How can digital engagement help to gather and analyze critical customer data to provide insights? 

It all starts with zero-party data. A well-designed program will encourage this kind of voluntary sharing. For example, a loyalty program that includes a birthday reward encourages guests to share their age, while a program that offers free delivery through online ordering could encourage people to actively share their address. Then it's a matter of learning their preferences and carefully using that information in a way that is useful to the guest. Understanding a guest's visit cadence helps a brand know when that guest may need an incentive to come back, so that a person who visits twice a week gets a nudge when they've missed a visit at a different time than a guest whose visit cadence is twice a month. 
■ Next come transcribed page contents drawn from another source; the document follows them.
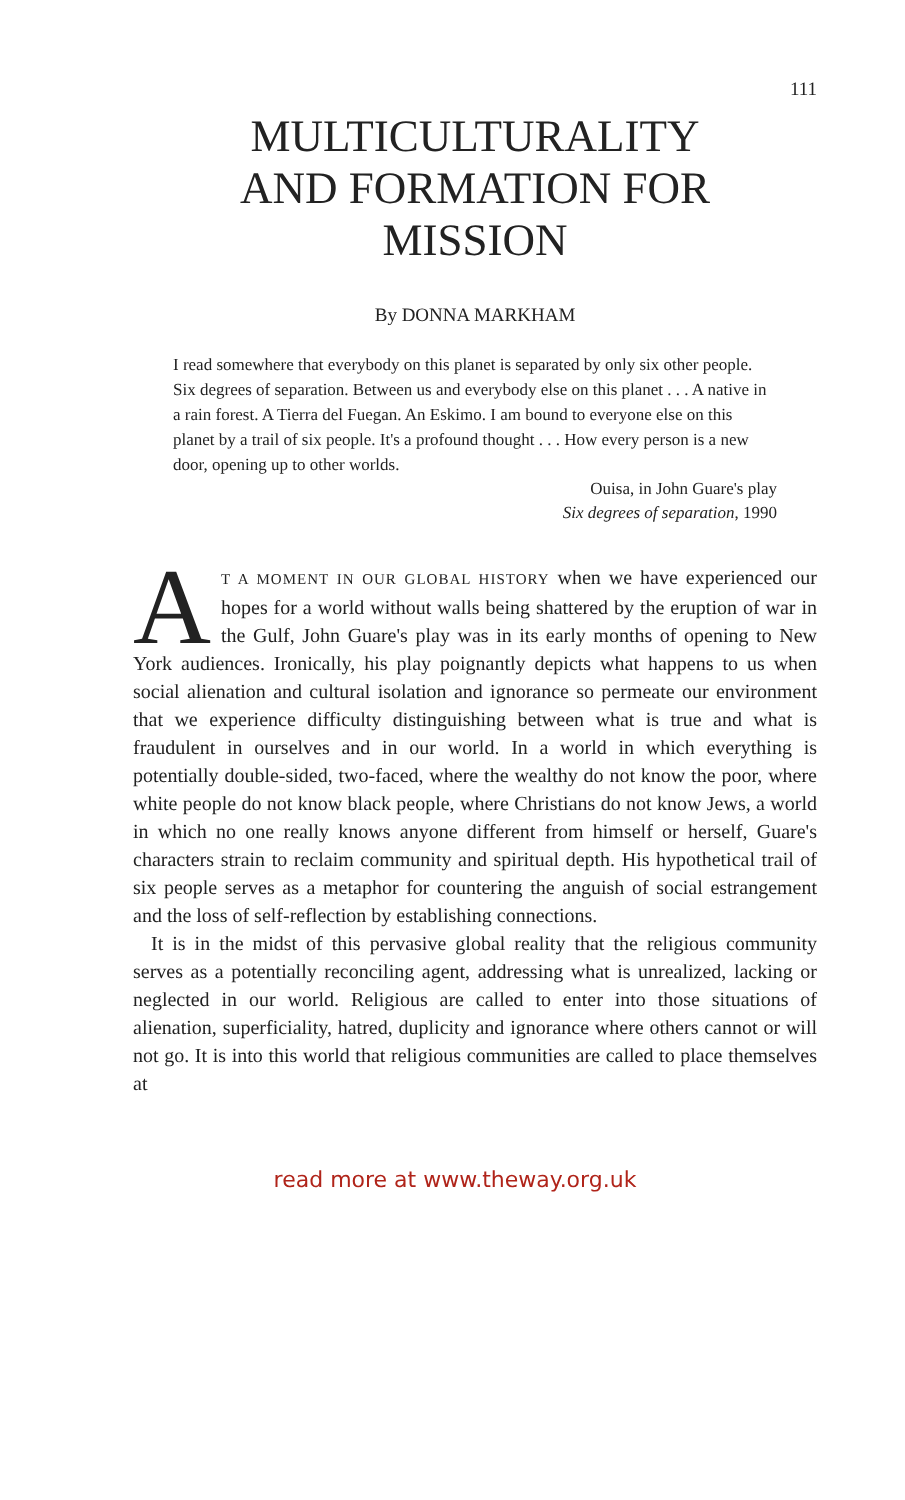111
MULTICULTURALITY
AND FORMATION FOR
MISSION
By DONNA MARKHAM
I read somewhere that everybody on this planet is separated by only six other people. Six degrees of separation. Between us and everybody else on this planet . . . A native in a rain forest. A Tierra del Fuegan. An Eskimo. I am bound to everyone else on this planet by a trail of six people. It's a profound thought . . . How every person is a new door, opening up to other worlds.
Ouisa, in John Guare's play
Six degrees of separation, 1990
AT A MOMENT IN OUR GLOBAL HISTORY when we have experienced our hopes for a world without walls being shattered by the eruption of war in the Gulf, John Guare's play was in its early months of opening to New York audiences. Ironically, his play poignantly depicts what happens to us when social alienation and cultural isolation and ignorance so permeate our environment that we experience difficulty distinguishing between what is true and what is fraudulent in ourselves and in our world. In a world in which everything is potentially double-sided, two-faced, where the wealthy do not know the poor, where white people do not know black people, where Christians do not know Jews, a world in which no one really knows anyone different from himself or herself, Guare's characters strain to reclaim community and spiritual depth. His hypothetical trail of six people serves as a metaphor for countering the anguish of social estrangement and the loss of self-reflection by establishing connections.
It is in the midst of this pervasive global reality that the religious community serves as a potentially reconciling agent, addressing what is unrealized, lacking or neglected in our world. Religious are called to enter into those situations of alienation, superficiality, hatred, duplicity and ignorance where others cannot or will not go. It is into this world that religious communities are called to place themselves at
read more at www.theway.org.uk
Mobility has become more important than ever, both for guests seeking to order food and for brands seeking to meet customer demand on property and off-prem. Can you speak to the rise of mobile solutions? 
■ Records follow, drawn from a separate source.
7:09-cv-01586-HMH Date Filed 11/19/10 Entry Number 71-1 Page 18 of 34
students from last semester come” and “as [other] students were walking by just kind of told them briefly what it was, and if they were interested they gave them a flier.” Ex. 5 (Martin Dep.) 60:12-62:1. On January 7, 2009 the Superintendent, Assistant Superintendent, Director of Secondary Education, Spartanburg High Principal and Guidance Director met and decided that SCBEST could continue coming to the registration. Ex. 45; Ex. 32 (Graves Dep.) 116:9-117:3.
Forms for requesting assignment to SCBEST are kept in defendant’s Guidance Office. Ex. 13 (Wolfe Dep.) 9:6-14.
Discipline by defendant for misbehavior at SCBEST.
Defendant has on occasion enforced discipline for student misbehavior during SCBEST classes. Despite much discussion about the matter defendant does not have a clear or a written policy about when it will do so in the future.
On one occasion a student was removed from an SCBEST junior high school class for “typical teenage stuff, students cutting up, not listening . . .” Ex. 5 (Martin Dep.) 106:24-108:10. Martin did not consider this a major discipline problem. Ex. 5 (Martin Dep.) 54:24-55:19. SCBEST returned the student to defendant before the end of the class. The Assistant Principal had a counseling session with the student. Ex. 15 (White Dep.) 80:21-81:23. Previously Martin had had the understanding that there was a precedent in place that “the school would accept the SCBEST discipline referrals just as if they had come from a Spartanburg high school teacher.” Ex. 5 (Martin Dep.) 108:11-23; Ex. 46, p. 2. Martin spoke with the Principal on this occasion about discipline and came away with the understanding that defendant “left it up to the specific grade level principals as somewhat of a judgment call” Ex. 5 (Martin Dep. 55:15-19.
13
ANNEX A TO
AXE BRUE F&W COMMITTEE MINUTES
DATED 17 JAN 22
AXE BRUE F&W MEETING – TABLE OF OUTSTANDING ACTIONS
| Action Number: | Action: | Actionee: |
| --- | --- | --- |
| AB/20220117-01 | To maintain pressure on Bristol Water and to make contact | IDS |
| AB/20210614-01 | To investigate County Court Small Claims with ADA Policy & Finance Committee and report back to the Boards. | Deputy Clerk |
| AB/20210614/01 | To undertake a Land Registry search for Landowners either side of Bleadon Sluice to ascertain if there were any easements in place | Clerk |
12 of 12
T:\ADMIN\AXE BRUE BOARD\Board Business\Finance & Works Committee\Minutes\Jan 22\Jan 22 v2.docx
Everything happens through the phone. For today's consumers the phone is how they get transportation how they share experiences, and even how they connect with loved ones. No guest experience can exist without a mobile front end, yet too many restaurant brands treat this as an afterthought, often putting out text-only menus or leaving their mobile ordering to third-party aggregators. In both cases the ordering process can be so much more dynamic and provide additional information back to the brand. Some things are simple, like making sure that product images are enticing, but other things take more technology, like understanding a guest's browsing patterns and building menus that change dynamically based on product availability. When restaurants outsource that activity to third-party aggregators, they're putting a barrier between themselves and their own customers. If the mobile phone is part of the guest journey, then it needs to be a key component of a brand's overall marketing solution.